Standard object detection losses are employed for training, including classification loss and bounding box regression loss. Since the training data is automatically generated from the demonstration videos, the entire training process is entirely self-supervised, requiring no human annotations.

Key Experimental Results¶

Main Results¶

Method	Object Detection mAP	Object Recognition Accuracy	Task Success Rate
Closed-set Detector	Low	Low	Low
VLM + Prompt	Medium	Medium	Medium
Show Don't Tell (Ours)	Significantly Highest	Significantly Highest	Significantly Highest

Ablation Study¶

Configuration	Detection Performance	Description
Full pipeline	Optimal	Complete self-supervised training pipeline
w/o Automatic Data Augmentation	Drop significantly	Data diversity is crucial for generalization
w/o Multi-view Sampling	Decrease	Multi-view coverage improves robustness
Only using a few frames	Slight decrease	More frames provide better coverage

Key Findings¶

The method that completely bypasses language descriptions significantly outperforms prompt-dependent approaches in detecting and identifying novel objects, validating the core hypothesis of "showing is better than telling."
The quality of the automatically generated dataset is sufficient to train highly accurate specialized detectors.
The system leads to a substantial improvement in manipulation success rates during real-world robot tasks.

Highlights & Insights¶

Paradigm Innovation by Bypassing Language: It completely avoids the bottleneck of language descriptions and directly establishes object representations using visual information, which opens up new avenues in human-robot interaction and robot learning.
Self-Supervised Data Flywheel: The demonstration video itself serves as the annotation source. This "using data to generate data" strategy is highly efficient and can be extended to broader few-shot learning scenarios.
Practical Engineering Value: The end-to-end integration into real robot systems validates the practicality of the method, offering not only academic contributions but also industrial application value.
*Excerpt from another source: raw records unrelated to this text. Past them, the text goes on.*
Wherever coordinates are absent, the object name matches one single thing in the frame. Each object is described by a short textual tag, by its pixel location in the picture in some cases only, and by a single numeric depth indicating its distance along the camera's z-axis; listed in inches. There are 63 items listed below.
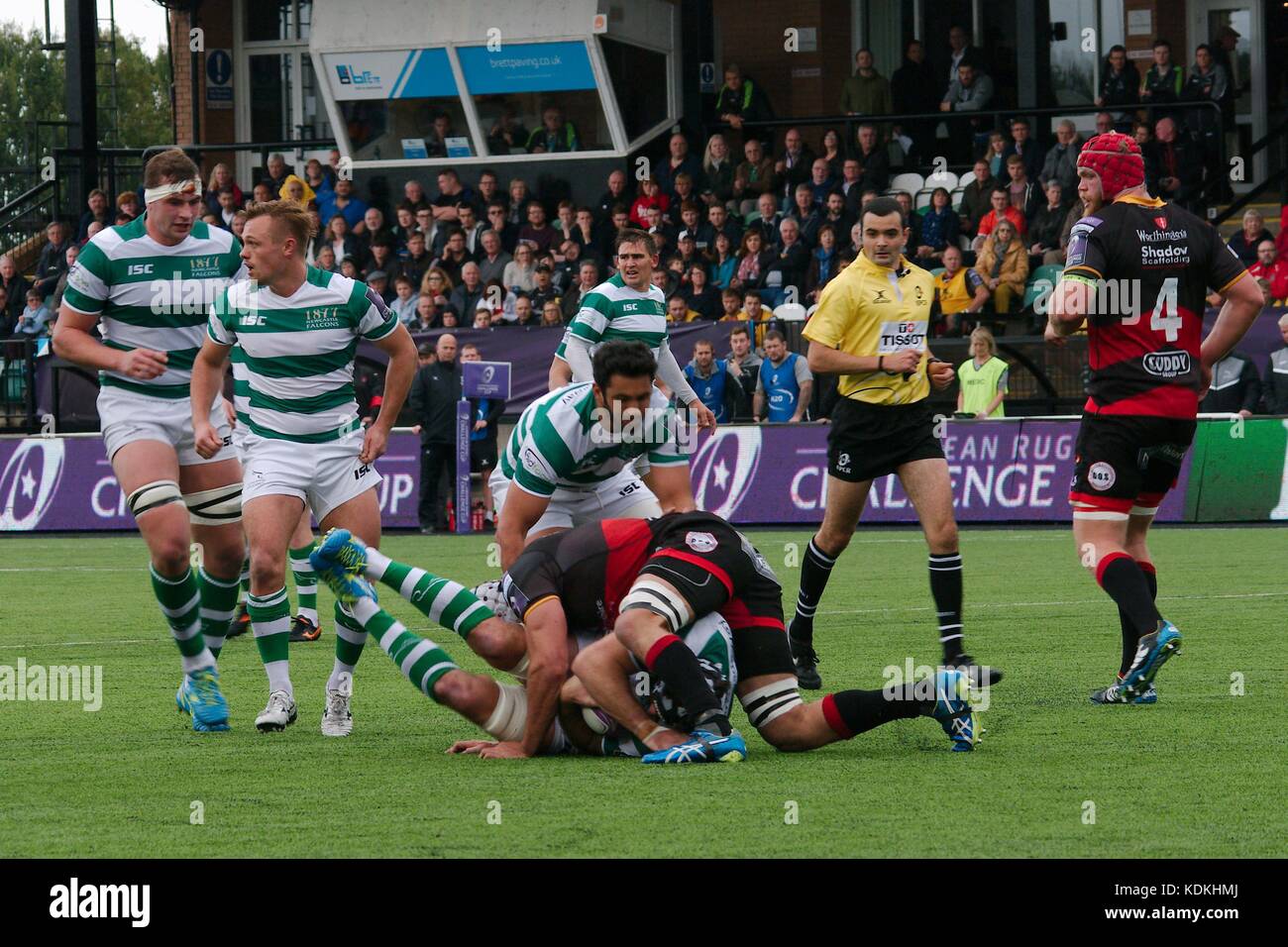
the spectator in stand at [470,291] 994.7
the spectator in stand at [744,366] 854.5
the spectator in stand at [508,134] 1151.6
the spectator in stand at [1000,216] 883.4
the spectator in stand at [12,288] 1151.0
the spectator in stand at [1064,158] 901.2
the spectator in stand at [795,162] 998.4
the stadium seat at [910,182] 1018.7
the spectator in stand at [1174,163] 907.4
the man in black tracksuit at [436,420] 859.4
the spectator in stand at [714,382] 844.6
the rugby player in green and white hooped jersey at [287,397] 316.8
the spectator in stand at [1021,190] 899.4
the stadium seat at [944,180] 984.3
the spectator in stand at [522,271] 989.8
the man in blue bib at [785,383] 834.2
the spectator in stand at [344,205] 1112.8
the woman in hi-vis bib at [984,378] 790.5
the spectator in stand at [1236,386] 773.9
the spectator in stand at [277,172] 1160.2
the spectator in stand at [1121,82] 979.9
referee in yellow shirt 362.9
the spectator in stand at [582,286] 941.8
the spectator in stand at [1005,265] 863.7
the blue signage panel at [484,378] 861.2
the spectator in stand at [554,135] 1133.7
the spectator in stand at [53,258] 1144.6
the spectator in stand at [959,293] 864.9
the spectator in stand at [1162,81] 976.9
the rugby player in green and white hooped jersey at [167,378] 326.0
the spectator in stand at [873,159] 977.5
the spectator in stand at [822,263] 912.3
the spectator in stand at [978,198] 920.9
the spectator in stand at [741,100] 1107.3
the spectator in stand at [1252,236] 823.1
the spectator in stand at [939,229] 901.8
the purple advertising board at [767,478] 789.9
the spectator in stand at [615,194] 1042.7
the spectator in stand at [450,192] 1090.1
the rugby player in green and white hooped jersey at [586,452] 283.9
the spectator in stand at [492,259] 1007.6
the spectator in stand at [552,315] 939.3
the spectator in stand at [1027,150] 927.0
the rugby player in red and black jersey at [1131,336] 329.4
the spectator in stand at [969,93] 1046.4
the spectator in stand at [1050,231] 871.1
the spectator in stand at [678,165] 1039.0
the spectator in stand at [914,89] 1080.8
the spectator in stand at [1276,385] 762.8
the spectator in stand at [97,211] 1186.0
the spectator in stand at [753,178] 1011.3
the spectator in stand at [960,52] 1069.9
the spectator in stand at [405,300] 1005.8
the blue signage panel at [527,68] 1121.4
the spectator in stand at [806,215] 937.5
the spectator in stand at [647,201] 1014.4
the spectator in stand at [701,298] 932.6
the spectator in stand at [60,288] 1072.8
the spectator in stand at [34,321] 1091.9
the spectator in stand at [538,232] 1031.0
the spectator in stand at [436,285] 981.5
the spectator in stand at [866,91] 1079.6
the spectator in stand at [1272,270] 799.1
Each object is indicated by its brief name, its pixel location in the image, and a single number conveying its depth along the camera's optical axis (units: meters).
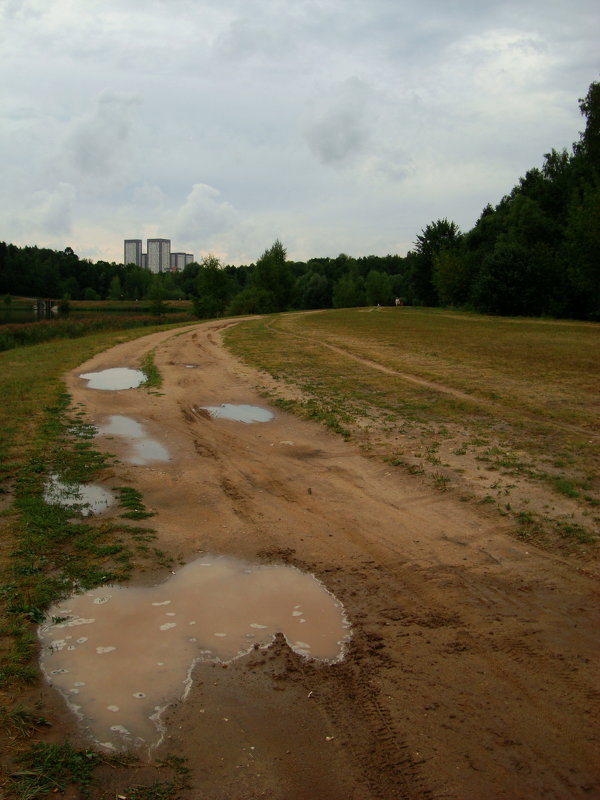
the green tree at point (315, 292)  118.31
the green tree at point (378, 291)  100.81
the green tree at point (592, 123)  49.25
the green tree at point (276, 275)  85.38
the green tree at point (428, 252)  74.19
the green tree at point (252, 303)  71.06
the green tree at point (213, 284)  68.44
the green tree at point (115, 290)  134.00
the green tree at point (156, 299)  62.42
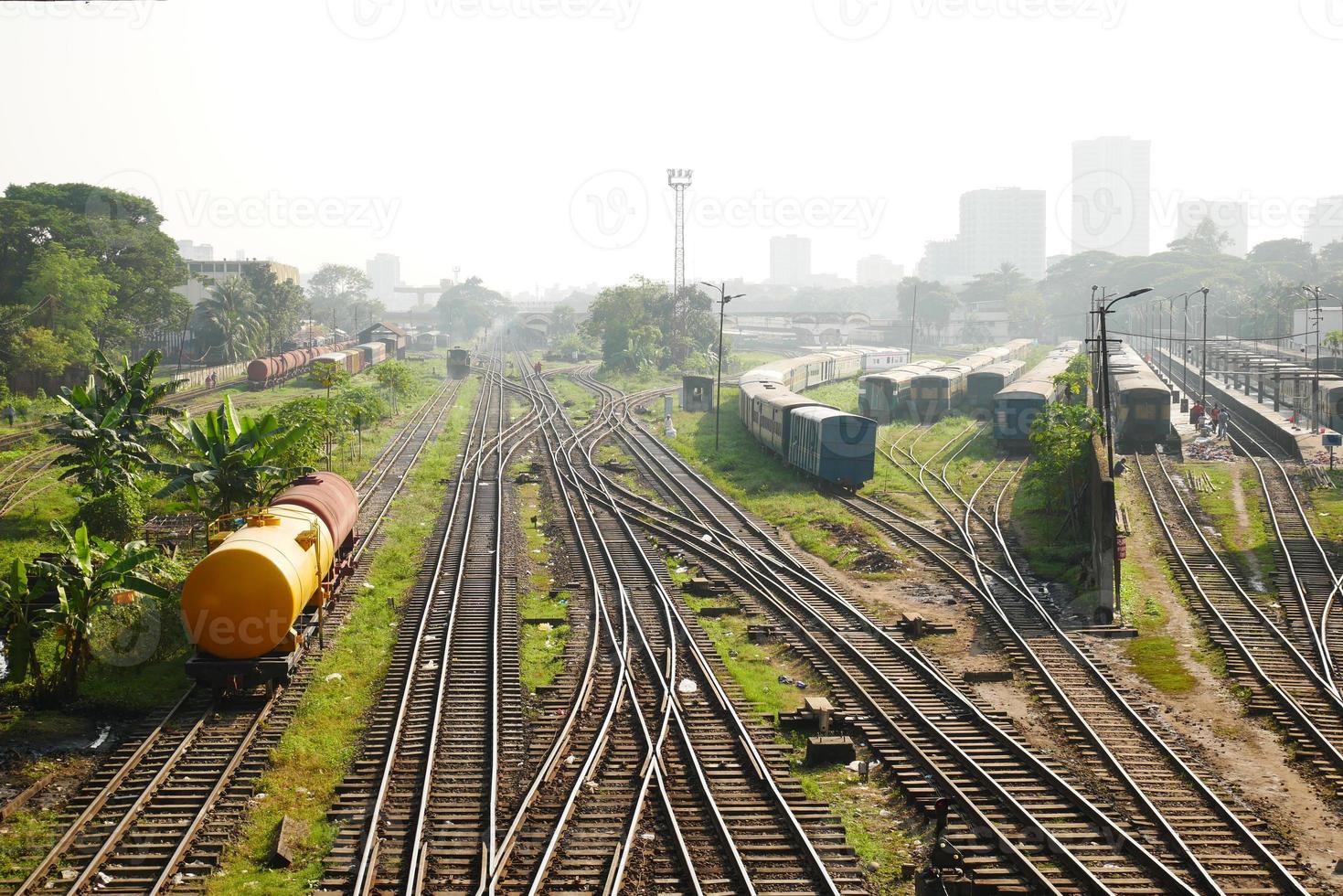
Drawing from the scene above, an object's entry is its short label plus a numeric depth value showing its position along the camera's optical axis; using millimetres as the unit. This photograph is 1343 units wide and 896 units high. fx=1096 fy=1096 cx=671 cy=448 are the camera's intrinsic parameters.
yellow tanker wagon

Limitations & Future Work¶

It relies on the quality of human demonstration videos—if objects are severely occluded or contain motion blur in the demonstration, the quality of automatic annotations might degrade.
Currently, it primarily targets manipulation objects; its ability to detect static objects in the background remains to be verified.
The scenario of dynamic object class growth is not explored—when new tasks introduce more objects, retraining might be required.
It would be worth considering combining a small amount of language prompts as a supplement to form a hybrid "Show + Tell" mode.
Extending the method to more complex multi-object interaction scenarios is also an important direction.

vs OWL-ViT/Grounding DINO: These open-set detectors rely on text prompts to specify targets, while this work completely bypasses the language loop and is more precise in specific object instance recognition.
vs Few-shot Object Detection: Traditional few-shot detection requires humans to provide reference images, whereas this work automatically extracts them from demonstration videos, resulting in a more natural workflow.
vs Visual Prompting: Visual prompting methods (e.g., SAM) require user-annotated points or boxes, while this work automatically extracts this information from videos.
This work inspires a more general idea: using human behavioral data (not only videos but also tactile/force feedback) to automatically annotate training data.

Rating¶

Novelty: ⭐⭐⭐⭐ Paradigm innovation—"Show, Don't Tell" is a clear and convincing new direction.
Experimental Thoroughness: ⭐⭐⭐⭐ Validated on real-world robot systems, though comparisons on open datasets could be richer.
Writing Quality: ⭐⭐⭐⭐ The motivation is clearly articulated, and the theme of "Show, Don't Tell" is consistently maintained throughout.
Value: ⭐⭐⭐⭐ Directly valuable for the robotics manipulation and object detection communities.